Ishaan Tharoor of the Washington Post throws a bit of cold water on the whole idea of some looming conflict arising from this food fight.

The Dutch go to the polls this Wednesday for a parliamentary election seen as a bellwether for Europe’s political future, and all eyes are focused on far-right, Euroskeptic, anti-Islam populist Geert Wilders. Meanwhile, Turkey will hold a referendum next month on constitutional revisions that would scrap the country’s parliamentary system in favor of an executive presidency under the powerful President Recep Tayyip Erdogan. In their electoral bids, Erdogan and Wilders have found useful bogeymen in one another’s nations…

Ironically, although Turkish authorities comment angrily about the suppression of peaceful, democratic Turkish assemblies, critics contend that Erdogan’s referendum is a method for entrenching his authoritarian rule. After a failed coup attempt against Erdogan last summer, the Turkish government embarked on a widespread purge of the country’s bureaucracy and civil society. The dismembering of Turkey’s parliamentary system is seen as another dangerous step in the unraveling of democracy under Erdogan’s watch.

There are more than a few problems to be worked out in both the Netherlands and Turkey right now, but they are largely internal.
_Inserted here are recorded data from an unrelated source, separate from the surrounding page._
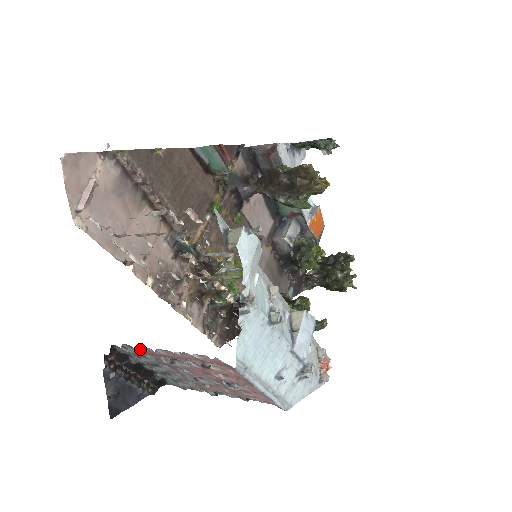
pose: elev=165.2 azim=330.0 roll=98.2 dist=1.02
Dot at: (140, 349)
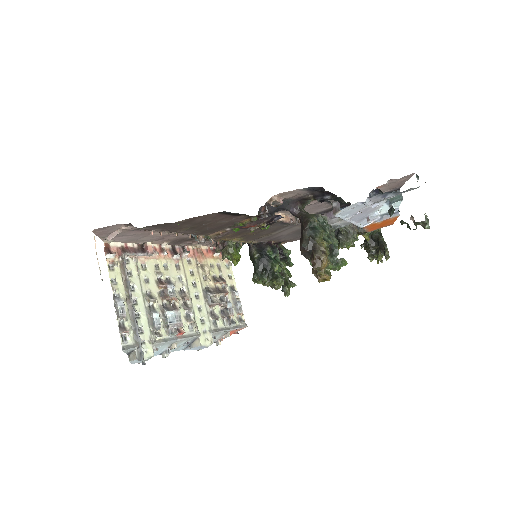
Dot at: occluded
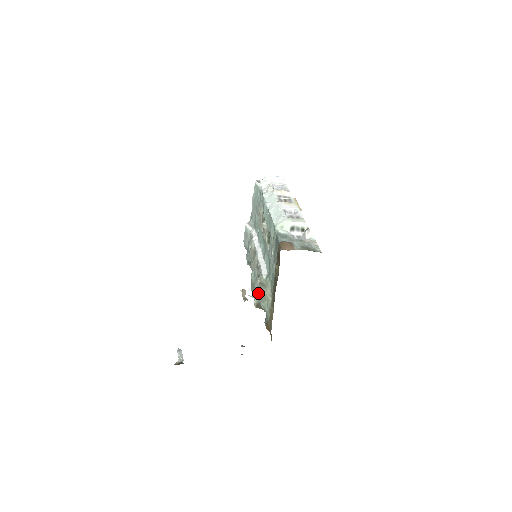
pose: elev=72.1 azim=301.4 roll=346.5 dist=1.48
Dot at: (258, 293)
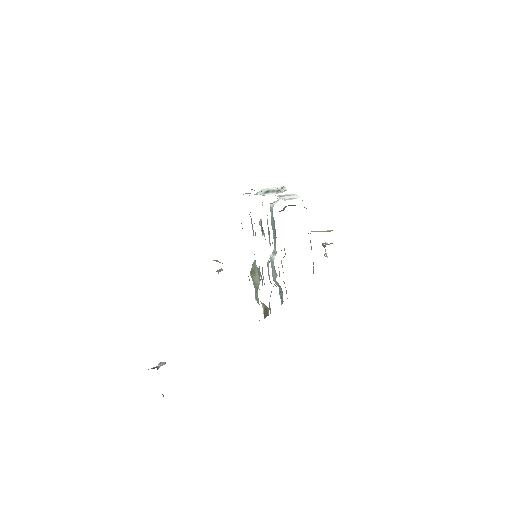
Dot at: occluded
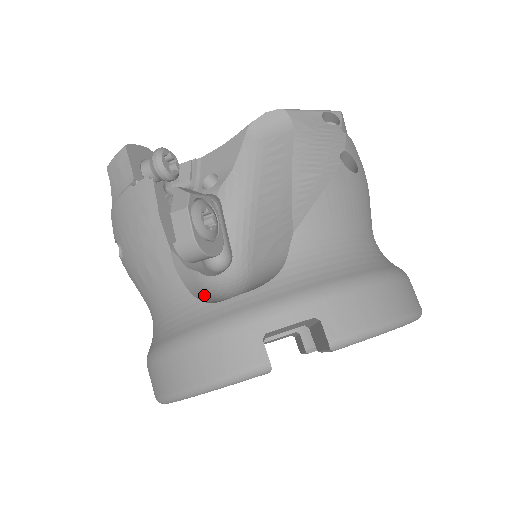
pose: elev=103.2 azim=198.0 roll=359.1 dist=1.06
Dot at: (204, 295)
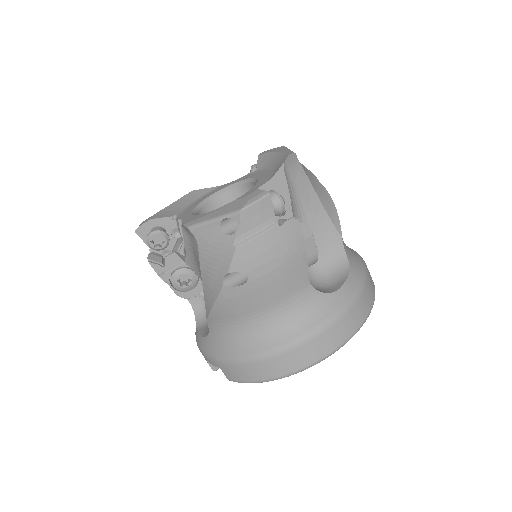
Dot at: (200, 312)
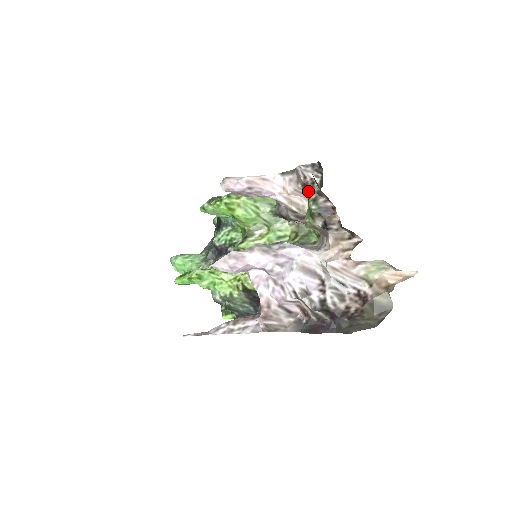
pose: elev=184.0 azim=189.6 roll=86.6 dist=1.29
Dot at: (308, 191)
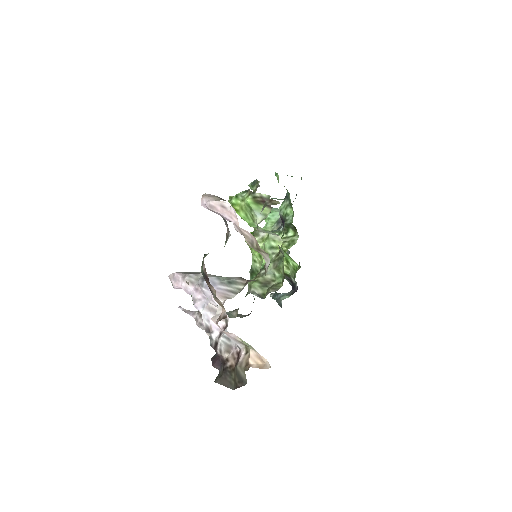
Dot at: (226, 242)
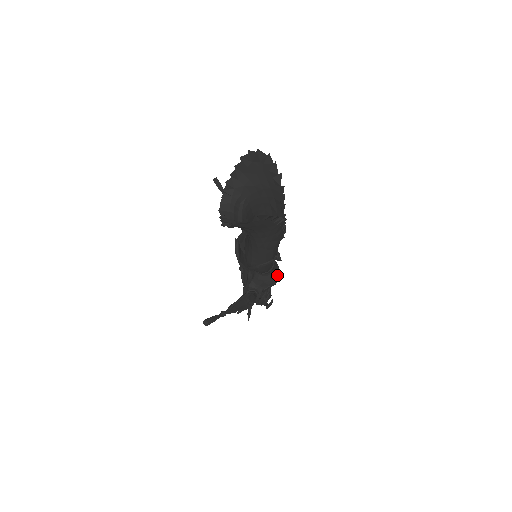
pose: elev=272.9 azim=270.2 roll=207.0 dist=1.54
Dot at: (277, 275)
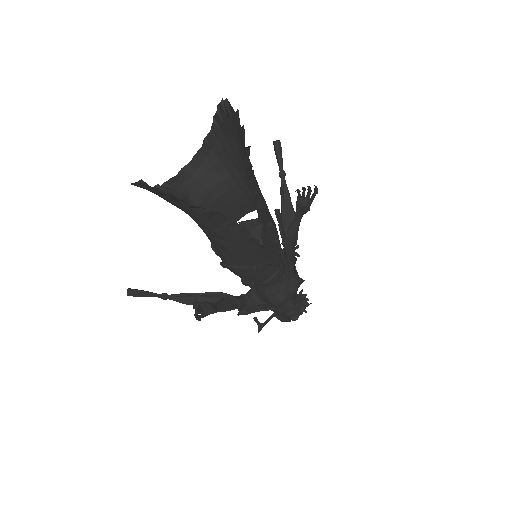
Dot at: (282, 296)
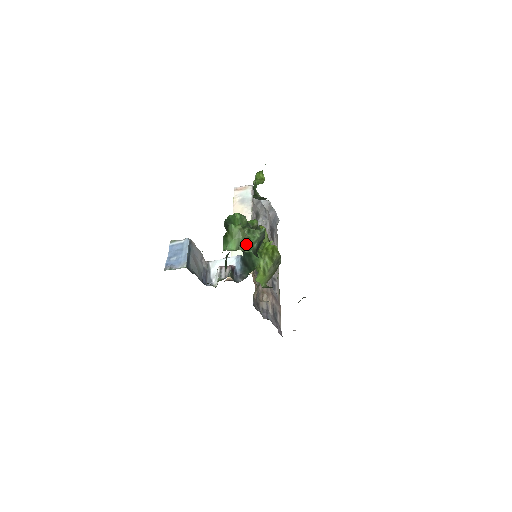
The Turks have fallen under the spell of an aspiring tyrant who is purging the nation of his perceived political foes. If they choose to approve the constitutional changes currently under consideration their democracy may be essentially dead. Meanwhile, the Dutch have to make a collective decision between policies centered around socialism and open borders or a more aggressive, conservative approach. These are all questions which the citizens of these nations will have to answer on their own, but they remain largely political. I don’t think we need to worry very much about war breaking out anytime soon. Turkey has much bigger fish to fry and the Netherlands isn’t exactly a military powerhouse to begin with.